[LISTED ENTRIES — start]

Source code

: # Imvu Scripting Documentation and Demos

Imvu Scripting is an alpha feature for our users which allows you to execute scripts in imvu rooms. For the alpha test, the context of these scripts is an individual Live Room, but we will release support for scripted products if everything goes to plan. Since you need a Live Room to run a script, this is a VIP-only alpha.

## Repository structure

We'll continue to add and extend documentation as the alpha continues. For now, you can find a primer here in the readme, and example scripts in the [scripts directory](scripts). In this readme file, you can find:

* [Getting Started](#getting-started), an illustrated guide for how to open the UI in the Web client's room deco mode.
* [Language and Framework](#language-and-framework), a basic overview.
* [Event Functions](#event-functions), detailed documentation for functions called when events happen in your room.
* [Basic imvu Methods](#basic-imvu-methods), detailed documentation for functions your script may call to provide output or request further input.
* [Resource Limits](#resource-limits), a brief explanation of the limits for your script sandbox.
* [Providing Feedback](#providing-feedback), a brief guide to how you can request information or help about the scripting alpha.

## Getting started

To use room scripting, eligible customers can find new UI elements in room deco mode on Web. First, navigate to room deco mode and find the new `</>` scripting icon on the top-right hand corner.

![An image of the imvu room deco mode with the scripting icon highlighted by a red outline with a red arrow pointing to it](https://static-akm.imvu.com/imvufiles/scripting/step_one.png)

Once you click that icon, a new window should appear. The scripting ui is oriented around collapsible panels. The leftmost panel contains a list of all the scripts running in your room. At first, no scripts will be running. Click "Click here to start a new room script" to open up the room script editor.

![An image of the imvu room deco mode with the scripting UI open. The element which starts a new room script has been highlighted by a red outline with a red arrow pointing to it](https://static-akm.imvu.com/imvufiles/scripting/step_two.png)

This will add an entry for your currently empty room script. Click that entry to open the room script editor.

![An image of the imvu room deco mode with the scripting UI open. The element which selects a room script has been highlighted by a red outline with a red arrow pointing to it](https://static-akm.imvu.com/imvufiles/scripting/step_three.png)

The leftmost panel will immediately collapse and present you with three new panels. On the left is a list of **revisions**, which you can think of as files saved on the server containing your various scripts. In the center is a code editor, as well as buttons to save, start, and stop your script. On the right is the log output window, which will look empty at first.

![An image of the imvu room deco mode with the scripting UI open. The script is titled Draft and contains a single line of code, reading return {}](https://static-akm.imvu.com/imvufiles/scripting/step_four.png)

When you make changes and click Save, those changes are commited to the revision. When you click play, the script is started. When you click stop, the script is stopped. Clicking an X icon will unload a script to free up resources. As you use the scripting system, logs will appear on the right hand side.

[LISTED ENTRIES — finish]

**EXERCISE GOAL**
Reproduce the entry above line for line, with no changes to its wording, markup, or links.

**TASK RESULT**
Source code

: # Imvu Scripting Documentation and Demos

Imvu Scripting is an alpha feature for our users which allows you to execute scripts in imvu rooms. For the alpha test, the context of these scripts is an individual Live Room, but we will release support for scripted products if everything goes to plan. Since you need a Live Room to run a script, this is a VIP-only alpha.

## Repository structure

We'll continue to add and extend documentation as the alpha continues. For now, you can find a primer here in the readme, and example scripts in the [scripts directory](scripts). In this readme file, you can find:

* [Getting Started](#getting-started), an illustrated guide for how to open the UI in the Web client's room deco mode.
* [Language and Framework](#language-and-framework), a basic overview.
* [Event Functions](#event-functions), detailed documentation for functions called when events happen in your room.
* [Basic imvu Methods](#basic-imvu-methods), detailed documentation for functions your script may call to provide output or request further input.
* [Resource Limits](#resource-limits), a brief explanation of the limits for your script sandbox.
* [Providing Feedback](#providing-feedback), a brief guide to how you can request information or help about the scripting alpha.

## Getting started

To use room scripting, eligible customers can find new UI elements in room deco mode on Web. First, navigate to room deco mode and find the new `</>` scripting icon on the top-right hand corner.

![An image of the imvu room deco mode with the scripting icon highlighted by a red outline with a red arrow pointing to it](https://static-akm.imvu.com/imvufiles/scripting/step_one.png)

Once you click that icon, a new window should appear. The scripting ui is oriented around collapsible panels. The leftmost panel contains a list of all the scripts running in your room. At first, no scripts will be running. Click "Click here to start a new room script" to open up the room script editor.

![An image of the imvu room deco mode with the scripting UI open. The element which starts a new room script has been highlighted by a red outline with a red arrow pointing to it](https://static-akm.imvu.com/imvufiles/scripting/step_two.png)

This will add an entry for your currently empty room script. Click that entry to open the room script editor.

![An image of the imvu room deco mode with the scripting UI open. The element which selects a room script has been highlighted by a red outline with a red arrow pointing to it](https://static-akm.imvu.com/imvufiles/scripting/step_three.png)

The leftmost panel will immediately collapse and present you with three new panels. On the left is a list of **revisions**, which you can think of as files saved on the server containing your various scripts. In the center is a code editor, as well as buttons to save, start, and stop your script. On the right is the log output window, which will look empty at first.

![An image of the imvu room deco mode with the scripting UI open. The script is titled Draft and contains a single line of code, reading return {}](https://static-akm.imvu.com/imvufiles/scripting/step_four.png)

When you make changes and click Save, those changes are commited to the revision. When you click play, the script is started. When you click stop, the script is stopped. Clicking an X icon will unload a script to free up resources. As you use the scripting system, logs will appear on the right hand side.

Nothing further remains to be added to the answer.